==== Data in this exercise ====

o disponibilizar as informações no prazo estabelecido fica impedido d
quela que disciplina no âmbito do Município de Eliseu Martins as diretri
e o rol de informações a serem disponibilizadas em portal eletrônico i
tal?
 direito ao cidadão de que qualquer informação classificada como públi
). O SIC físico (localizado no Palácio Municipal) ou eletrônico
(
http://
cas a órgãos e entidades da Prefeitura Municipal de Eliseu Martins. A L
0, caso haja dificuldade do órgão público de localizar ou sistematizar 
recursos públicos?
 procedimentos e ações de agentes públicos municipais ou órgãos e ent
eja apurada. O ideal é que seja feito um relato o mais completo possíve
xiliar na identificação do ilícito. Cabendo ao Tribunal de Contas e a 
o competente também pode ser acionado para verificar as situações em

====

◆ Exercise goal: Rewrite every line of the data above as a Markdown table with the columns Row and Line. Number each row and omit any blank lines.

◆ Final answer:
| Row | Line |
|---|---|
| 1 | o disponibilizar as informações no prazo estabelecido fica impedido d |
| 2 | quela que disciplina no âmbito do Município de Eliseu Martins as diretri |
| 3 | e o rol de informações a serem disponibilizadas em portal eletrônico i |
| 4 | tal? |
| 5 |  direito ao cidadão de que qualquer informação classificada como públi |
| 6 | ). O SIC físico (localizado no Palácio Municipal) ou eletrônico |
| 7 | ( |
| 8 | http:// |
| 9 | cas a órgãos e entidades da Prefeitura Municipal de Eliseu Martins. A L |
| 10 | 0, caso haja dificuldade do órgão público de localizar ou sistematizar  |
| 11 | recursos públicos? |
| 12 |  procedimentos e ações de agentes públicos municipais ou órgãos e ent |
| 13 | eja apurada. O ideal é que seja feito um relato o mais completo possíve |
| 14 | xiliar na identificação do ilícito. Cabendo ao Tribunal de Contas e a  |
| 15 | o competente também pode ser acionado para verificar as situações em |